With tax season well under way, you may be receiving telephone calls from your creditors demanding payment on your overdue accounts. It is a fact that collection calls and harassment from your creditors will increase during tax season. Your creditors smell money and they want it. As we discussed in Part One, many creditors will tell you they can take or garnish your tax refund. So, get prepared and learn who can and cannot take your taxes.
First, know your rights. Who can offset your tax refund? Through the Treasury Offset Program (TOP), Congress has authorized the reduction or offset of your tax refund to pay certain debts. The types of debts that cause your tax refund to be reduced or taken are few. Your tax refund can be taken for the following debts:
- Past due child support;
- Unpaid federal and state taxes;
- Student loans (with the exception of private student loans);
- Certain unemployment compensation debts owed to a state;
- Military Star (Star Card) and/or Nexcard (Navy Exchange Card).
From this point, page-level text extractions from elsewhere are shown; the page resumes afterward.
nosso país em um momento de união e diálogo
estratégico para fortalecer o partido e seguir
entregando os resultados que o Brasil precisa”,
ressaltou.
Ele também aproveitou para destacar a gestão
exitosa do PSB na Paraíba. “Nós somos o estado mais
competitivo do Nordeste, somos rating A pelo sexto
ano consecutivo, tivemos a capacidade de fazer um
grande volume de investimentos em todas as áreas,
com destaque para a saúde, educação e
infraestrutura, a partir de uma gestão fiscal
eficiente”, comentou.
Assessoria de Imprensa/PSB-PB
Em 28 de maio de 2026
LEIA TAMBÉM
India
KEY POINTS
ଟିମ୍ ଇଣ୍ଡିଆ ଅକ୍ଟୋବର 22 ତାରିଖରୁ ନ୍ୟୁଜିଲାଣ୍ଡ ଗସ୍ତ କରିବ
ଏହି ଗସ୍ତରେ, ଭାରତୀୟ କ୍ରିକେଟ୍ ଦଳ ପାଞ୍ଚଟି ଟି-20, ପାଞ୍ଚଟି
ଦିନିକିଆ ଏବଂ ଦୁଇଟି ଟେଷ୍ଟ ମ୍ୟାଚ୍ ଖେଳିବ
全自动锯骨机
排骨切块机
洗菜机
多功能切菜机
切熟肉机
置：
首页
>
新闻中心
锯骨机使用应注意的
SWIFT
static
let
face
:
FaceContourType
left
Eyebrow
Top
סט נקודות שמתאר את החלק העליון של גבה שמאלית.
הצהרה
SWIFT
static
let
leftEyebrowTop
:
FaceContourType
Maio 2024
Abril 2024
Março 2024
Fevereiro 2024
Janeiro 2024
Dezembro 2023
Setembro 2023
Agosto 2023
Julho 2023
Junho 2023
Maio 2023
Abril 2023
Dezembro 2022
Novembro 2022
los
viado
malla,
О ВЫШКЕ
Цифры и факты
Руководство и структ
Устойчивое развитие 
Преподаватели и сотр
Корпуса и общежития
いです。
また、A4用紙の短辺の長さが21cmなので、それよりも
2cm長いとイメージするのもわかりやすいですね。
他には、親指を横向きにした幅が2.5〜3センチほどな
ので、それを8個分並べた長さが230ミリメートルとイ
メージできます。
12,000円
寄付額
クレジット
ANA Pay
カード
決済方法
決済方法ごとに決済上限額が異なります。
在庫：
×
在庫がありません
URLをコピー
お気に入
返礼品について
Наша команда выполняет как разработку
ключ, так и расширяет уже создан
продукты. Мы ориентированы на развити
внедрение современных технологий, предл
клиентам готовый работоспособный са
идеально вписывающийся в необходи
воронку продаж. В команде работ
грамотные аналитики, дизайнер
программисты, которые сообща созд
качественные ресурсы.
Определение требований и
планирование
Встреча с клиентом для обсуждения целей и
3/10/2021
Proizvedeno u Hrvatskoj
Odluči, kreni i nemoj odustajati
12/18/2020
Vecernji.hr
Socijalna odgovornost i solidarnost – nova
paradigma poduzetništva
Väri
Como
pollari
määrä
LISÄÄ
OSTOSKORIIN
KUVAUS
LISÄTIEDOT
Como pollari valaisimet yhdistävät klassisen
If you are concerned that you may have an offset this year, you can call the Bureau of the Fiscal Service at 1-800-304-3107 to determine if you have a debt that was submitted to IRS for a tax offset. Also, a bankruptcy can help you keep your tax refund instead of suffering through an offset or reduction in your tax refund. While some of the debts in the TOP program cannot be discharged, you would be still be better to file a bankruptcy case and keep your tax refund than worry each year about whether or not you are going to get your refund.
Now that know who can take or offset your tax refund, you can easily determine who cannot take your tax refund. An “ordinary” creditor may not take, intercept, garnish or offset your tax refund. Examples of an “ordinary” creditor would be credit card companies, such as, Capital One, Wells Fargo, Dillards, Kohl’s, Wal-Mart, Target, etc. Add to that list loan companies and payday loans, such as, World Finance, Springleaf, Cashcall, Advance America, etc. Next, put these creditors on the list of entities that cannot take your tax refund – unemployment compensation (provided no fraud was involved), housing authorities, utility companies, private student loan companies, to name a few. So, as you can see, there are many more companies that cannot touch tax refund than those that can take your tax refund.
Finally, what about an “ordinary” creditor that has a valid judgment against you, can they take your tax refund? The answer is yes and no. No, they cannot intercept your tax refund directly from IRS. So, this “ordinary” judgment creditor is not on the list of eligible creditors with TOP. However, that does not mean you are in the clear. If you deposit your tax refund into your bank account, the creditor can take not only your tax refund but any other monies (except social security and most pensions), through a garnishment of the account. So, be very careful where you deposit your tax refund if you have a judgment against you.
Now that you know the ins and outs of the Treasury Offset Program, and which creditors can take or intercept your tax refund, you will have an answer for those nagging creditors that want to take your tax refund. Remember, you do not have to be bullied into paying the creditors. In fact, using your tax refund to ward off creditors is most likely a temporary solution. If you give the creditor your tax refund you will be without the money you needed, and will most likely still be in debt to other creditors. We encourage you to save your tax refund and talk to a bankruptcy specialist before agreeing to pay anyone.